**** Data for the task

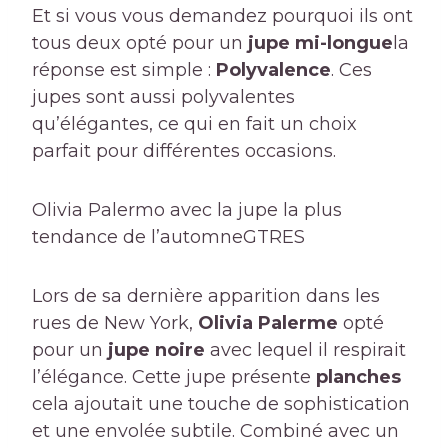
Et si vous vous demandez pourquoi ils ont
tous deux opté pour un
jupe mi-longue
la
réponse est simple :
Polyvalence
. Ces
jupes sont aussi polyvalentes
qu’élégantes, ce qui en fait un choix
parfait pour différentes occasions.
Olivia Palermo avec la jupe la plus
tendance de l’automne
GTRES
Lors de sa dernière apparition dans les
rues de New York,
Olivia Palerme
opté
pour un
jupe noire
avec lequel il respirait
l’élégance. Cette jupe présente
planches
cela ajoutait une touche de sophistication
et une envolée subtile. Combiné avec un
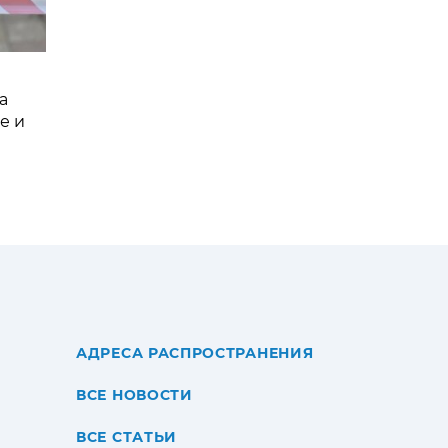
а
е и
АДРЕСА РАСПРОСТРАНЕНИЯ
ВСЕ НОВОСТИ
ВСЕ СТАТЬИ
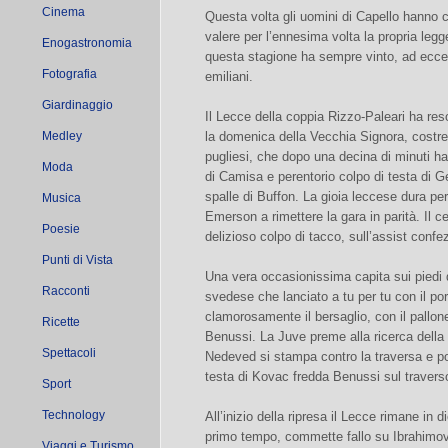
Cinema
Questa volta gli uomini di Capello hanno 
valere per l’ennesima volta la propria legg
Enogastronomia
questa stagione ha sempre vinto, ad eccez
Fotografia
emiliani.
Giardinaggio
Il Lecce della coppia Rizzo-Paleari ha re
Medley
la domenica della Vecchia Signora, costrett
pugliesi, che dopo una decina di minuti ha
Moda
di Camisa e perentorio colpo di testa di 
spalle di Buffon. La gioia leccese dura per
Musica
Emerson a rimettere la gara in parità. Il 
Poesie
delizioso colpo di tacco, sull’assist confe
Punti di Vista
Una vera occasionissima capita sui piedi d
Racconti
svedese che lanciato a tu per tu con il port
clamorosamente il bersaglio, con il pallone 
Ricette
Benussi. La Juve preme alla ricerca della
Spettacoli
Nedeved si stampa contro la traversa e poc
testa di Kovac fredda Benussi sul travers
Sport
Technology
All’inizio della ripresa il Lecce rimane in
primo tempo, commette fallo su Ibrahimov
Viaggi e Turismo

********

__Assigned task__: Reproduce exactly what appears from the line containing "Punti di Vista" down to the final line of the data.

__Response to the exercise__:
Punti di Vista
Una vera occasionissima capita sui piedi d
Racconti
svedese che lanciato a tu per tu con il port
clamorosamente il bersaglio, con il pallone 
Ricette
Benussi. La Juve preme alla ricerca della
Spettacoli
Nedeved si stampa contro la traversa e poc
testa di Kovac fredda Benussi sul travers
Sport
Technology
All’inizio della ripresa il Lecce rimane in
primo tempo, commette fallo su Ibrahimov
Viaggi e Turismo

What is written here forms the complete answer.